George Washington (as an officer in the Virginia militia, member of the Virginia assembly, and aide de camp to British General Braddock) would have sworn an oath, as would Benjamin Franklin (colonial representative for Pennsylvania/Georgia/New Jersey and several other colonies at the Court of St. James) and many other revolutionaries. Should they be dismissed as traitors for causing the deaths of many English and Canadian and even homegrown loyalists who were against secession?
For the first year of the war Lee never took the field against the north. He declined general’s commission, and wore a colonel’s insignia (his U.S. military rank) even when the general’s rank was forced on him. He took only non-combat assignments in North and South Carolina for 11 months overseeing infrastructure assignments and serving in advisory capacities in Richmond, hopeful that one way or the other the war would end in that time- that’s how torn he was. Finally by March 1862 (by which time he had freed all but a few of his father-in-law’s 150+ slaves- the last had to wait until that winter due to the liens on them) when it was clear that not only was the war not near an end but Virginia was having the shite kicked out of it, he could no longer not defend her. I’m not saying I agree with his decision, but it’s certainly understandable. (Do you greatly care who’s got the ethical upper hand when they’re destroying your fields and those of your family and neighbors?)
Lee was not in the league of the egomaniacal arrogant snob Davis. That said, Davis himself was far from one-dimensional; he was an ardent white supremacist even by 1860 standards, a man who ordered the murder of any black soldier in Federal uniform (an order many of his generals flatly refused to carry out), and yet Davis himself broke the law of Mississippi before the war to teach many of his slaves to read and later sold his plantation to a former slave on credit; the man was so beloved in the Davis family that when their oldest son son, Jeff Jr., died [he was about 20] he called for two people on his deathbed, the first being his mother and the second being that former slave cum plantation owner.

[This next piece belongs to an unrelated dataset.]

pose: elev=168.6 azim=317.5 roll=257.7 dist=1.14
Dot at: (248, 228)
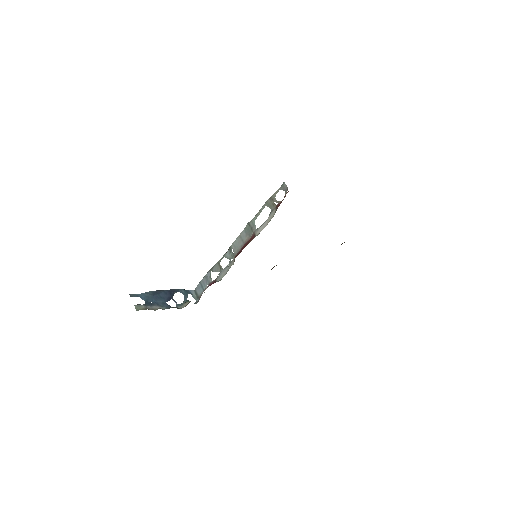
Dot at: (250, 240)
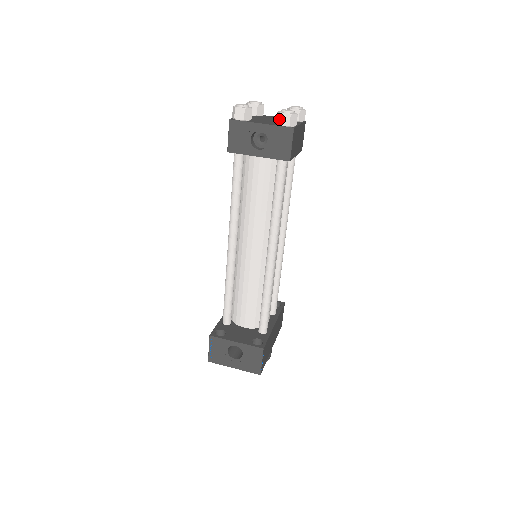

Joseph E. Johnston, the commander of the Army of Tennessee and one of the most powerful men in the Confederacy, was never once in his life a slaveowner. His head of cavalry, General Joseph Wheeler, grew up in Connecticut and Brooklyn and also never owned a slave. Their adversary in Tennessee and Atlanta was the Union General George Henry Thomas, a slaveowner, as was Major Robert Anderson who surrendered Fort Sumter in the first battle of the war and was brought back for its recapture as a Union high officer (and of course U.S. Grant was a slaveowner). Nathan B. Forrest- the only self-made millionaire among Confederate generals, earned fortunes from slavetrading and his actions at Fort Pillow are still heatedly debated and after the war he was head of the KKK, yet he also renounced the KKK in strongest terms soon after and worked himself half to death assisting the Freedmen’s Bureaus and other organizations seeking to educate and financially prepare blacks for freedom in Tennessee and Alabama after the war.

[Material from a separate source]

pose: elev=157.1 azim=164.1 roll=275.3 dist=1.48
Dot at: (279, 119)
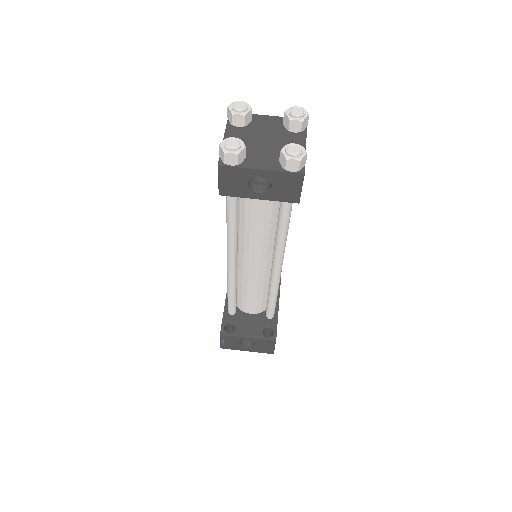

My reason for mentioning these things isn’t to say that slavery wasn’t the great reason why the south declared war- I believe it was- or to whitewash Davis- I can’t stand him- or Forrest- he was a [brilliant] bastard- but to show that the War and that the loyalties of the war and what the war was about to any given person on the individual level and even the mechanics of a large plantation built on slave labor and the racial views of these people- these were all just incredibly complex systems and incredibly complex people. There was nothing then and is nothing now remotely simple about war or the South or race relations anywhere. When people try to paint all southerners, even all Confederates, with “racist dumbass” brushes it is a major insult and it actually does much to explain much of why Southerners still resent being told to put the rebel flag away.
And again, it’s a goddamned paid off-day. Sheez.